Tem coisas que te põem num instantâneo e gelado satori. Por exemplo: escapar da morte por um triz ou saber da morte de alguém a quem se tem, de uma forma ou de outra, o coração atado. Com um curto intervalo de horas, essas duas me aconteceram, uma vez, em Vitória, mal desembarquei do avião.
A primeira foi quando eu atravessava uma outrora pacata avenida e quase fui atropelada por um veículo saído de um escancarado portão. Ao volante, uma jovem que freou lá na frente, guinchando os pneus. Nem meu pulo aterrorizado, nem minha face lívida, nem a solidariedade de alguns circunstantes para com a quase vítima convenceram a adorável motorista que ela não vinha tão devagarinho quanto argumentava.

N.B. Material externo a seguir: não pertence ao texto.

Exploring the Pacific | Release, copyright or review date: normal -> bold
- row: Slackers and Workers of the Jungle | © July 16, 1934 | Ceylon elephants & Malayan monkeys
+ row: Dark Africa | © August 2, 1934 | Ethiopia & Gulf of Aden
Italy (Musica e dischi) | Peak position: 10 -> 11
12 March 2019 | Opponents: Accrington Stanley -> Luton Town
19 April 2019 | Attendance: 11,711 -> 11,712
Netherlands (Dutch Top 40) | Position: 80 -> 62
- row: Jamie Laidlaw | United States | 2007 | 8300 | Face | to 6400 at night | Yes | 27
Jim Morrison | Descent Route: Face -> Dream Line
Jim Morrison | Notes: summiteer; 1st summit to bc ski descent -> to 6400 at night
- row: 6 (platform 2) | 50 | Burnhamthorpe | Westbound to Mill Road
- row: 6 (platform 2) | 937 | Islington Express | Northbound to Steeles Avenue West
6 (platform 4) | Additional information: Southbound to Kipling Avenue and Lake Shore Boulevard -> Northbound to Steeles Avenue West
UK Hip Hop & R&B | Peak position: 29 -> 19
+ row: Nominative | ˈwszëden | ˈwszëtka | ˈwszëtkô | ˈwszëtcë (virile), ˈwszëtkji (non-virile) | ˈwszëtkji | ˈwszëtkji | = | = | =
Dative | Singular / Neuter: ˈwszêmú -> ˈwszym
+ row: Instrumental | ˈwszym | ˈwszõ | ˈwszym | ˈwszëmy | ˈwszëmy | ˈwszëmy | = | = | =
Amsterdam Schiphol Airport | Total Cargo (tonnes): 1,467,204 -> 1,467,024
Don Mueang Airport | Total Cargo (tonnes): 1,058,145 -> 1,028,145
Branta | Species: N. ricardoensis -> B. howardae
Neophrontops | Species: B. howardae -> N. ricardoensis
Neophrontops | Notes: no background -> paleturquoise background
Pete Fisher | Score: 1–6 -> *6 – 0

A segunda, bem mais cruel, foi quando me disseram, meio à queima-roupa, que Guilherme Santos Neves havia morrido. Fiquei muda. Por um exato silencioso segundo, revivi o último dia em que o encontrei, na livraria Logos, com Renato Pacheco, num sábado pela manhã. Faz tempo. Ele estava mais magro e uma lenta tristeza boiava, aqui e ali, em sua fala.
Porém, de repente, saiu-se comum trocadilho à Mallarmé, e pensei ter visto uma chispa de luz em seu rosto, o que me trouxe de volta (ainda que tenha sido um fragmento de minha imaginação) o clima daqueles caros dias em que ele – o capixaba mais culto, a mente mais lúcida, o intelectual admiravelmente mais generoso para com os principiantes nas escaramuças da literatura que estas indiferentes plagas do nosso Estado já viram – dava aulas no Colégio do Carmo e eu era sua aluna.
O tempo resvala no cristal do relógio, mas ninguém que tenha conhecido o Professor Guilherme, o nosso amado Guigui como nós as suas alunas, longe de suas aguçadas vistas, o chamávamos, ninguém mesmo poderá esquecer o seu pensamento aguçado por uma sutileza a mais elegante; ninguém, em sã consciência, jamais poderá esquecer aquela sua vigorosa e contagiante paixão pela vida.
A existência transita. A gente muda e se muda. A cidade muda, também. No entanto, há pequeninas lascas de cada um de nós que permanecem agarradas entre os muros, as casas, as ruas, as praças, as sebes e os espinhos desta Cidade-Ilha. É o que acontece com a memória que guardo de meu mestre e que nenhuma troca de casca desta nossa condição humana, ainda que mortal, vai poder arrancar.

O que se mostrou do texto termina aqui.